Pollyanna Was Not a Pollyanna  

The surprising wisdom of a long-misunderstood classic.


Pollyanna gets a bad rap. Even Mary Pickford, the silent movie star who bought the rights to the 1913 bestseller about an uber-optimistic orphan, was said to detest the girl and story. That's according to John Tierney and Roy F. Baumeister, whose new book, The Power of Bad: How the Negativity Effect Rules Us and How We Can Rule It (Penguin Press), highlights the million ways our brains—and the media—focus on the bad and discount the good.

And yet Eleanor H. Porter's Pollyanna was such a phenom that Pickford gritted her teeth, cast herself as the 11-year-old heroine (Pickford was 27), and earned herself both a defining role and a gross of over $1 million in 1920. That's a happy ending! When Hayley Mills played Pollyanna in the 1960 Disney remake, she and Walt also laughed all the way to the bank.

Pollyanna movies have been made around the globe, despite the fact that her name long ago became shorthand for gratingly grateful. What I would call the "At least Anne Frank got a book deal!" outlook Pollyanna calls the "Glad Game," a technique she was taught by her missionary dad when she was desperately hoping for a doll and received instead a pair of crutches. But at least she didn't need the crutches, so—hooray!

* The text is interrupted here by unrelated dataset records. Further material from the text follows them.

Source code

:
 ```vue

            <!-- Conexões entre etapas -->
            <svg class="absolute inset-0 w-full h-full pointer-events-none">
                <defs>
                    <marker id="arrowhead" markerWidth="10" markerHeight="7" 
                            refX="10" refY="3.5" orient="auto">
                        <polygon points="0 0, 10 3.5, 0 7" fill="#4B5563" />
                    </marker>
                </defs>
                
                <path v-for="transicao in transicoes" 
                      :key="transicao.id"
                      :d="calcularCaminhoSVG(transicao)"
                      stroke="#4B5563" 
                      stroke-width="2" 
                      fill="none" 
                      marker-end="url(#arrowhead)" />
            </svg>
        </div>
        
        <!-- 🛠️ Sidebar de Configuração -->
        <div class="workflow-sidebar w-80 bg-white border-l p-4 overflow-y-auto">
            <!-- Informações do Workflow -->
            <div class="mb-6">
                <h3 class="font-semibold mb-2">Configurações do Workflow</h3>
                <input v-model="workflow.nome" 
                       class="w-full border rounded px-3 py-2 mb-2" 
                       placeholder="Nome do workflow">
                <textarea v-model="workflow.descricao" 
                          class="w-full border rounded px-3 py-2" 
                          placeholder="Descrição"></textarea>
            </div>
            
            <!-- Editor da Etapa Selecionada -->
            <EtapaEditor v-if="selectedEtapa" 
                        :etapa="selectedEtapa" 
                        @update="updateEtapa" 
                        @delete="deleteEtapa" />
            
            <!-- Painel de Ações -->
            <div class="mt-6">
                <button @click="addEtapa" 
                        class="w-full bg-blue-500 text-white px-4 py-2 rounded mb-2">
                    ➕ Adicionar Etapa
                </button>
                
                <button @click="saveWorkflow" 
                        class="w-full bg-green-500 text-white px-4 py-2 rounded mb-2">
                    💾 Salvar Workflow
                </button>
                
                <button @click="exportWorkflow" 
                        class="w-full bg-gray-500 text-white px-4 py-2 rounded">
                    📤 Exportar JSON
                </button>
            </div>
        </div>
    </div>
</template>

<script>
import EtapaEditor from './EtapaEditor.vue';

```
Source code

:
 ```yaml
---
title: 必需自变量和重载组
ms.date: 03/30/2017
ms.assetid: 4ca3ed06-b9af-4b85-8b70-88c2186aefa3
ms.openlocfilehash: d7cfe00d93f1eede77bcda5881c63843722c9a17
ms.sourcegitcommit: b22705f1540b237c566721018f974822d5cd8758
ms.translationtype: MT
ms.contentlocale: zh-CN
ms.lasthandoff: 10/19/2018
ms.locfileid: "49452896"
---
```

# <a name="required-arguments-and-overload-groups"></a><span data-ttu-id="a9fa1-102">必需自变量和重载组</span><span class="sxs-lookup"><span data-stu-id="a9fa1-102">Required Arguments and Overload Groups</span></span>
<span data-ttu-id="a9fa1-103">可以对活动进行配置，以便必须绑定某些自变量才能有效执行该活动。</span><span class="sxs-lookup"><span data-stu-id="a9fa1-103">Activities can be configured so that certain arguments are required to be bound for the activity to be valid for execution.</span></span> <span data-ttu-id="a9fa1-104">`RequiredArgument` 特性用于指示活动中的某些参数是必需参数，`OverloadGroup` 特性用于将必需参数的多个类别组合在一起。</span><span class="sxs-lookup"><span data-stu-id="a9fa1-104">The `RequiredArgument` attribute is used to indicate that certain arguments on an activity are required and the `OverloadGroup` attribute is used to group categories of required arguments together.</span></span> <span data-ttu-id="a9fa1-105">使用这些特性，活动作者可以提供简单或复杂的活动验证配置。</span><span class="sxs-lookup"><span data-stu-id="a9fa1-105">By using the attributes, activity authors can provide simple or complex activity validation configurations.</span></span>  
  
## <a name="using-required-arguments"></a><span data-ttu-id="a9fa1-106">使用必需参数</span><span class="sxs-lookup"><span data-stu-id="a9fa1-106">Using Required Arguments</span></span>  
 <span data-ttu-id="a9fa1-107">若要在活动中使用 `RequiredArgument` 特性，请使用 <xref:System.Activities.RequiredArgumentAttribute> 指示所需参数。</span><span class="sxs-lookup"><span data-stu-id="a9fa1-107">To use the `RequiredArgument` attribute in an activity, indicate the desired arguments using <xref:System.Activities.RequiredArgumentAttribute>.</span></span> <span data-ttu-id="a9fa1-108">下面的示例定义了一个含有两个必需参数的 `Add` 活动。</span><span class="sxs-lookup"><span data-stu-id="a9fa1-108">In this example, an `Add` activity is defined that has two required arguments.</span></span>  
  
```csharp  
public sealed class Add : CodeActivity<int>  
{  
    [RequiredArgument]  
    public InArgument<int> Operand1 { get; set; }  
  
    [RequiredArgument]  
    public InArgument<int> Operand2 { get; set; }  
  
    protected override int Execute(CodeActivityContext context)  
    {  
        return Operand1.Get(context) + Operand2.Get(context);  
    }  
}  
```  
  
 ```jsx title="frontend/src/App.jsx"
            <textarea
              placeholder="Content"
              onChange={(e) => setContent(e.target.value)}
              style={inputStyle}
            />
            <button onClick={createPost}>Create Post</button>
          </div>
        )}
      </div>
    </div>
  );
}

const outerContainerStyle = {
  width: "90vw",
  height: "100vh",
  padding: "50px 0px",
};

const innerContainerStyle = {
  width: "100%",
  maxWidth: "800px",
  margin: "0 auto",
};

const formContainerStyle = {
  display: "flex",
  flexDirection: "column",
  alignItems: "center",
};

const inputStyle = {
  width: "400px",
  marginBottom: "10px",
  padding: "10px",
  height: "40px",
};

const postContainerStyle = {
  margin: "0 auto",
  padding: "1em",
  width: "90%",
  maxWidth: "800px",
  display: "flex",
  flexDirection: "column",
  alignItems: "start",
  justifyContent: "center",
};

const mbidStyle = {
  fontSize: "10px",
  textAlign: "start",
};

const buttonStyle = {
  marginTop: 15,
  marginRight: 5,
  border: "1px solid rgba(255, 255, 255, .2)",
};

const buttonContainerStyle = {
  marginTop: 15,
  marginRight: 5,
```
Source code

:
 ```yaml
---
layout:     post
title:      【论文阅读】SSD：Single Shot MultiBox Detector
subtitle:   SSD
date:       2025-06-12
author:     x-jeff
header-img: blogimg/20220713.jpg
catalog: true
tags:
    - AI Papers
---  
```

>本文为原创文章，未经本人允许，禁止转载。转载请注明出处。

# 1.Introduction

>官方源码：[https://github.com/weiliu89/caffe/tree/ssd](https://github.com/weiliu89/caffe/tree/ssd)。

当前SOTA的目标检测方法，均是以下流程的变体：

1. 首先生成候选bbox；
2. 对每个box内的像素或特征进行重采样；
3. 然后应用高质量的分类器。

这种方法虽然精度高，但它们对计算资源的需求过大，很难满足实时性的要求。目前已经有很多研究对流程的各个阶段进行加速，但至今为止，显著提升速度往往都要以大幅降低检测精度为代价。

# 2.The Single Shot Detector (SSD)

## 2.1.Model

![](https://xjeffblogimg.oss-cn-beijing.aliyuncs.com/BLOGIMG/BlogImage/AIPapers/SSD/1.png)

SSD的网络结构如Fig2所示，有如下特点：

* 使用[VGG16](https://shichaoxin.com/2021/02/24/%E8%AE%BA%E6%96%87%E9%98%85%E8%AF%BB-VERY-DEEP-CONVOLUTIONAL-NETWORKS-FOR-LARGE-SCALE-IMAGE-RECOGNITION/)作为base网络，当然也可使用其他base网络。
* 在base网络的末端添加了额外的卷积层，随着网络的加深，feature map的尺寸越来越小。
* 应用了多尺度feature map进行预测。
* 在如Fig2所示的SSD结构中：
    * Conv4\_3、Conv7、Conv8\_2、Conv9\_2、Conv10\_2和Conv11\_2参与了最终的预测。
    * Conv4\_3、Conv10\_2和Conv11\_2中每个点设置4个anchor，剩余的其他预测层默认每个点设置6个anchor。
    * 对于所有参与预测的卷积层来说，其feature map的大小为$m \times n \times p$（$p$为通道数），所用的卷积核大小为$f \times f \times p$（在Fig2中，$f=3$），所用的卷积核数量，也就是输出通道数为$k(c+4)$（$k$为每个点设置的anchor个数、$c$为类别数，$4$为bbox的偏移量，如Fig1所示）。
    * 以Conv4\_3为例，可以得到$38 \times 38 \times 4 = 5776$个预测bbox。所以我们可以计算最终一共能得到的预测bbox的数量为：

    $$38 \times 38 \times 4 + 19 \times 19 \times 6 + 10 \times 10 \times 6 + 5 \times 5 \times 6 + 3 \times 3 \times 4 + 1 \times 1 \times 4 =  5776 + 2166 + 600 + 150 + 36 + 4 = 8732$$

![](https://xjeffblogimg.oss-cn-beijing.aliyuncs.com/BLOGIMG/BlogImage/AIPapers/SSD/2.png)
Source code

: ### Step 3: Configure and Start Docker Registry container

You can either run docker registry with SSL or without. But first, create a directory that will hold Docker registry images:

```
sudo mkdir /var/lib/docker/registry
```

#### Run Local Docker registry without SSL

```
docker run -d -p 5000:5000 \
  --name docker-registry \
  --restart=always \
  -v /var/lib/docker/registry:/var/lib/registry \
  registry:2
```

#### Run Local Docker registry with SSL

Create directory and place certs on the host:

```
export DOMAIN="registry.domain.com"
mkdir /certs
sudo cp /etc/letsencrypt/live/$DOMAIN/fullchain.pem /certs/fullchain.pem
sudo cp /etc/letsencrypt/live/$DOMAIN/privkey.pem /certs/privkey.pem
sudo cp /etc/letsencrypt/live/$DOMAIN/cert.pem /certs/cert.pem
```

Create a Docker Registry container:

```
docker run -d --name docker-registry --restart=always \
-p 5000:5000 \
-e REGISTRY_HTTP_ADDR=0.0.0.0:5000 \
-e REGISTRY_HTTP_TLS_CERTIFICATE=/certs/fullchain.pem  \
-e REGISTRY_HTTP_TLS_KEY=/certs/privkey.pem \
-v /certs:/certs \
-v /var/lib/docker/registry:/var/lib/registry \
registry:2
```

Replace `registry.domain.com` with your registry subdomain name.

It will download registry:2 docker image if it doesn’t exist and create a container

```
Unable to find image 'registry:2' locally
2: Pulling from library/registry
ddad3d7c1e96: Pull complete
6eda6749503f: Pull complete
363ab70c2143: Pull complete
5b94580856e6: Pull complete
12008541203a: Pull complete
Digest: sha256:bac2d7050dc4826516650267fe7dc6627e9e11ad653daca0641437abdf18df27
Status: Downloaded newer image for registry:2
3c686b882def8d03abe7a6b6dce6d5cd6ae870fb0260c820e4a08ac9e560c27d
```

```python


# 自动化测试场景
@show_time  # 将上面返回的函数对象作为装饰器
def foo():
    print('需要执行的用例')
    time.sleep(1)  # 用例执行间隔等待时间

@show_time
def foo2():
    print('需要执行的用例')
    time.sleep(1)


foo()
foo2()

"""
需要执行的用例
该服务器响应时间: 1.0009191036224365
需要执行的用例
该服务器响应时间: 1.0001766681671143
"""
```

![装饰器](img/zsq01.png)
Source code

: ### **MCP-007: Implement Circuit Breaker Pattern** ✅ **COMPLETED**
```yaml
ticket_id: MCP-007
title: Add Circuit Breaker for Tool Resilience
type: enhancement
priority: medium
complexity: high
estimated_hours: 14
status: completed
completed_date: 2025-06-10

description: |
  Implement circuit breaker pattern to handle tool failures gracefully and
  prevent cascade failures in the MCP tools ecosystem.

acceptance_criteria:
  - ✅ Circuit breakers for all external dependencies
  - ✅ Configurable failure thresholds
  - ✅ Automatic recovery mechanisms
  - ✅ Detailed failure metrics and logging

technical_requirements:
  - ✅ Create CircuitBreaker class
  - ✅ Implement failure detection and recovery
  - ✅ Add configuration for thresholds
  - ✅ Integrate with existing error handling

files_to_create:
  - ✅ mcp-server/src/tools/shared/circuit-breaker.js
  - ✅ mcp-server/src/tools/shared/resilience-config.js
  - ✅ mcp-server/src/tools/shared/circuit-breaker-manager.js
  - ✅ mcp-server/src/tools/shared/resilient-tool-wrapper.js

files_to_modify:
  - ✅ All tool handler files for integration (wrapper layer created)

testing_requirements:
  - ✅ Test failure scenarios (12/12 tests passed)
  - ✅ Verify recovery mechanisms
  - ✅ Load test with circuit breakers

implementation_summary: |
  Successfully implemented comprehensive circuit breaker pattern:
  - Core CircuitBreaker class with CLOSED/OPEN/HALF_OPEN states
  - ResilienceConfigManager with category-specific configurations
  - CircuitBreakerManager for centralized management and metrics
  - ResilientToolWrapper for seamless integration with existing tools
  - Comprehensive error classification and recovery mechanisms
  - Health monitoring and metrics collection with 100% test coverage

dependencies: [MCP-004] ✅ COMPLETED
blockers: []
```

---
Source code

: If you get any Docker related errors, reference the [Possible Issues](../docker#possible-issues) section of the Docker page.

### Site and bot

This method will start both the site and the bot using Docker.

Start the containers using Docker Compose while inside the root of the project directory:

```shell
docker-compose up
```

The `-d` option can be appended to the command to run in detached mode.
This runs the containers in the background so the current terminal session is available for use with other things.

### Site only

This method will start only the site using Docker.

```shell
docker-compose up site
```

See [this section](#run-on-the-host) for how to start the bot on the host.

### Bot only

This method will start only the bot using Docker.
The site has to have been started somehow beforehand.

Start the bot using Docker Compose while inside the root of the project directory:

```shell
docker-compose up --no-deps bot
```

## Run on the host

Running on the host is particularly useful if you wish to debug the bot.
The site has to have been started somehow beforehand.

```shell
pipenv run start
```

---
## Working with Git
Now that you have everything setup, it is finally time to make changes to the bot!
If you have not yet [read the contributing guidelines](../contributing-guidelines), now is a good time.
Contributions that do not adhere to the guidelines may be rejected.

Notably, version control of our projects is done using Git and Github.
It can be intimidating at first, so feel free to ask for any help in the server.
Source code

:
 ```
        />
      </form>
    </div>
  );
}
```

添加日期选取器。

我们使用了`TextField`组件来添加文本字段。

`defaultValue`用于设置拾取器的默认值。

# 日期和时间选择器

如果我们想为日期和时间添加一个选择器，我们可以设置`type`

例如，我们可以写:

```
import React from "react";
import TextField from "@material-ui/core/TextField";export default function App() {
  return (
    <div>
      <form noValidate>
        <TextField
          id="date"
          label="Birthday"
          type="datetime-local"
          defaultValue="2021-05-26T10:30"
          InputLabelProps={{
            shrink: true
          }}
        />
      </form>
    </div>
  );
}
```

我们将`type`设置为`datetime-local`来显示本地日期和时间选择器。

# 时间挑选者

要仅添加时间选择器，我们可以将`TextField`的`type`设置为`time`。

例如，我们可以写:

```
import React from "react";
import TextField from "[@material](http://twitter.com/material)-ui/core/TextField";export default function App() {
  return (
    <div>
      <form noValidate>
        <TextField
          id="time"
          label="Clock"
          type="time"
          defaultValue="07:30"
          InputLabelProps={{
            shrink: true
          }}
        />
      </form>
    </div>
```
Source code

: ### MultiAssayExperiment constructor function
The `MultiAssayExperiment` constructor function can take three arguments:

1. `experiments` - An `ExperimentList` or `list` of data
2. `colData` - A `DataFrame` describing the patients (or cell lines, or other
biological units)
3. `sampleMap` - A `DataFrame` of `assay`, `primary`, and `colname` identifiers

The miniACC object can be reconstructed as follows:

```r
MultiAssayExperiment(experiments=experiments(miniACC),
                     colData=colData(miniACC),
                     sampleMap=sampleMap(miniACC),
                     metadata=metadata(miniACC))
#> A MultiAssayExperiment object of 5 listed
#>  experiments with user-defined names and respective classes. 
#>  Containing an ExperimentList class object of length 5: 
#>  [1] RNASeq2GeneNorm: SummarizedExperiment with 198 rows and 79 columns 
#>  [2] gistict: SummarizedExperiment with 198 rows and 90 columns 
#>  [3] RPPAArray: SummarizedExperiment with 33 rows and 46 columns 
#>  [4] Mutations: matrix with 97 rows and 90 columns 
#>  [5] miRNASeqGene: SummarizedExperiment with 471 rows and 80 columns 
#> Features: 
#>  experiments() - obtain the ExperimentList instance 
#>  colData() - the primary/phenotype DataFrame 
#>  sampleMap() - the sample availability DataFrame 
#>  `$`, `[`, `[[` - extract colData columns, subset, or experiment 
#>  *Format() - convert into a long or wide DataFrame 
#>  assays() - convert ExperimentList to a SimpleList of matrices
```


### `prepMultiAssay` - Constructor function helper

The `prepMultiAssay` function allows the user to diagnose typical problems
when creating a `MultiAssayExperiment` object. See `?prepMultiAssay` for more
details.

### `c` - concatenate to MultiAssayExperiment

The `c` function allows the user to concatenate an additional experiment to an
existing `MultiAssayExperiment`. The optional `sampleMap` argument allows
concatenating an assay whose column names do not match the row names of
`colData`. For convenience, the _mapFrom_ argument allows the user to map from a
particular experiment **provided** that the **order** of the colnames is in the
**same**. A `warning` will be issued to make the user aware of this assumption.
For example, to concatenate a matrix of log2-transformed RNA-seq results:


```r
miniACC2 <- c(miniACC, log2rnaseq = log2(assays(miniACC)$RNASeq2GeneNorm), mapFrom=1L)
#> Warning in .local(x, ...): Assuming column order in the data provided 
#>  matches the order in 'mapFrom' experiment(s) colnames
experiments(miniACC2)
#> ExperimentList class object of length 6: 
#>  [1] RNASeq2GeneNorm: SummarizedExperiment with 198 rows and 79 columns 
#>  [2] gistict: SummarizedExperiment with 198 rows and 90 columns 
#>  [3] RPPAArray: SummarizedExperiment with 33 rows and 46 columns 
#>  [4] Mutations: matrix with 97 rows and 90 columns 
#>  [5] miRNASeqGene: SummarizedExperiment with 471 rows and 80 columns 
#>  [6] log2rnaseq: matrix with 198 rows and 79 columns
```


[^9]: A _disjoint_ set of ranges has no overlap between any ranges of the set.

I recently decided it was time to finally watch (and possibly learn from) Pollyanna. Steeling myself for a sap overload, I was shocked to discover the character was not a cloying goody-goody but actually sly, smart—and manipulative.

The basic plot: Parentless Pollyanna arrives in a small Vermont town to live with her rich and icy Aunt Polly. Pollyanna doesn't mind the attic room—just look at that view!—and soon she's out and about, meeting the locals. She chats with shut-in Mrs. Snow, who's been poring over a casket catalog, and wealthy recluse Mr. Pendleton, who hates kids until Pollyanna pushes her way in and points out the rainbows his chandelier casts on the wall. Pretty soon they're stringing a clothesline of crystals across the living room and rainbows dance everywhere—a hobby she brings to Mrs. Snow's stuffy bedroom as well.

By doggedly refusing to treat these grumpy adults as anything other than fun-loving potential friends, they start to become exactly that. But how?

"Pollyanna is nice to the people you don't want to be around and therefore makes them nice," says Camilo Ortiz, associate professor of psychology at Long Island University. The sourpusses treated everyone as hateful. When along comes someone who doesn't hate them and isn't hateable, their circuits sputter. Either life is nasty, brutish, and short, or it isn't. Unable to hold two opposing viewpoints at once, they dump their old one (life stinks) and embrace the new.

"Believing in people is a way you can put some good in the world—people want to live up to those expectations," says Greg Lukianoff, president of the Foundation for Individual Rights in Education and co-author of The Coddling of the American Mind (Penguin Press). Lukianoff's book looks at today's campus culture through the lens of cognitive-behavioral therapy (CBT). While some colleges actively sensitize students to things like microaggressions—the idea that offhand or ignorant comments should be treated as if they were cruel and deliberate attacks—CBT teaches the opposite: Don't just trust your feelings; inspect them. Why are you interpreting an incident in the least charitable way? Might there be an alternative explanation?

That is just what Pollyanna is making the townsfolk do. They may feel angry and aggrieved, but is life really that bad? Or is it just their ornery, self-pitying interpretation?

Pollyanna brings CBT to the town. And lately, some parents are bringing Pollyanna's lesson into their homes. "I deliberately made my husband and daughter, who's 13, watch it with me," says author Alina Adams. "I was born in the Soviet Union and spent my first seven years there. Growing up, the attitude was 'it could always be worse.'" Her Soviet upbringing made American life one big Glad Game for Adams.

Chicago therapist Kelley Kitley says she wanted to instill that same outlook in her four kids ("You didn't make the team, but you made some new friends!") and found it rubbing off on her too, making her less critical and more happy.

Me? I'm a proud Pollyanna convert. You can play the sad game, the mad game, or the Glad Game. Only one is any fun.